Lesson Plan

Lesson Plan
Grade: Date: 17/01/2026
Subject: Computer Science
Lesson Topic: Show how it is possible for ADTs to be implemented from another ADT
Learning Objective/s:
  • Describe what an ADT is and its abstract nature.
  • Explain why implementing one ADT using another can improve reuse and performance.
  • Apply a systematic strategy to map operations of a target ADT to an underlying ADT.
  • Construct wrapper algorithms for a stack from a list and a queue from two stacks.

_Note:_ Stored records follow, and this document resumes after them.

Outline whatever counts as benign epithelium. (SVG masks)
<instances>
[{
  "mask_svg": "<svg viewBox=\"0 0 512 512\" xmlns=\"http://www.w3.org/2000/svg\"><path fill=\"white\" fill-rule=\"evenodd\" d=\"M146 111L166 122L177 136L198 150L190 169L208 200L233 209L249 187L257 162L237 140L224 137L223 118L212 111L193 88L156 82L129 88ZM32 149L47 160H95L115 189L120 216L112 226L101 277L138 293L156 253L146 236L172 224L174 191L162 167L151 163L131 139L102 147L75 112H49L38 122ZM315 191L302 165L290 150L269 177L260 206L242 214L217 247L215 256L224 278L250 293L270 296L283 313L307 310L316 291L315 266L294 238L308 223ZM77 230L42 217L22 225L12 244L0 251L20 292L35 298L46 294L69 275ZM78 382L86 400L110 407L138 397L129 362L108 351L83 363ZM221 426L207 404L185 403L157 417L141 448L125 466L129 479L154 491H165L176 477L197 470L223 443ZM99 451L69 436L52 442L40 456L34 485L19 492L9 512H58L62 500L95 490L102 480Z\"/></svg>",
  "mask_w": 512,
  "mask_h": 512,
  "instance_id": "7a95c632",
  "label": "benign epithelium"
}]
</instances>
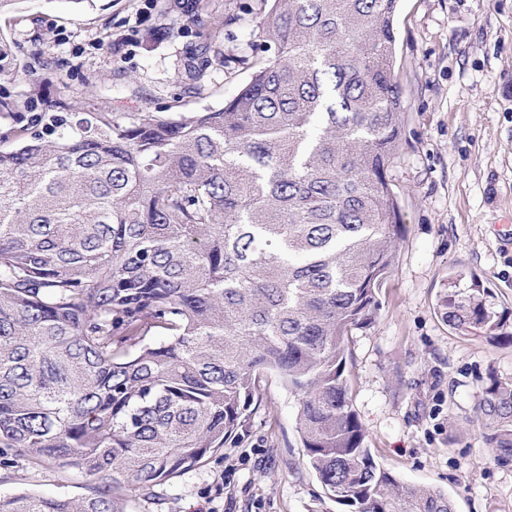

  • Evaluate the correctness of the derived ADT through informal reasoning.
Materials Needed:
  • Projector and screen
  • Whiteboard and markers
  • Printed handout with example code snippets
  • Laptop with IDE (e.g., Python/Java) for live coding
  • Worksheets for mapping exercises
  • Sticky notes for quick checks
Introduction:
Begin with a quick poll: “Which data structures have you used and what operations do they support?” Connect this to the idea of abstraction. Explain that today they will see how one ADT can be built from another, and they will be able to identify the benefits and prove correctness by the end of the lesson.
Lesson Structure:
  1. Do‑now (5'): Students list familiar ADTs and one key operation for each (checks prior knowledge).
  2. Mini‑lecture (10'): Define ADTs, discuss why re‑using another ADT is advantageous (reuse, correctness, performance).
  3. Guided example – Stack from List (12'): Walk through the wrapper code, map stack operations to list methods, ask probing questions.
  4. Paired activity – Queue from Two Stacks (15'): Students fill a mapping table and write pseudo‑code for enqueue/dequeue.
  5. Whole‑class review & correctness sketch (10'): Discuss informal proofs for both examples, highlighting invariant preservation.
  6. Complexity comparison (8'): Complete the provided table of worst‑case and amortised complexities.
  7. Exit ticket (5'): Each student writes one advantage of using an underlying ADT and one possible pitfall.
Conclusion:
Summarise how systematic mapping and wrapper algorithms enable reliable ADT implementations and how complexity analysis guides design choices. Collect exit tickets, then assign homework: students must choose an ADT not covered today and design a brief implementation using another ADT, including a correctness argument.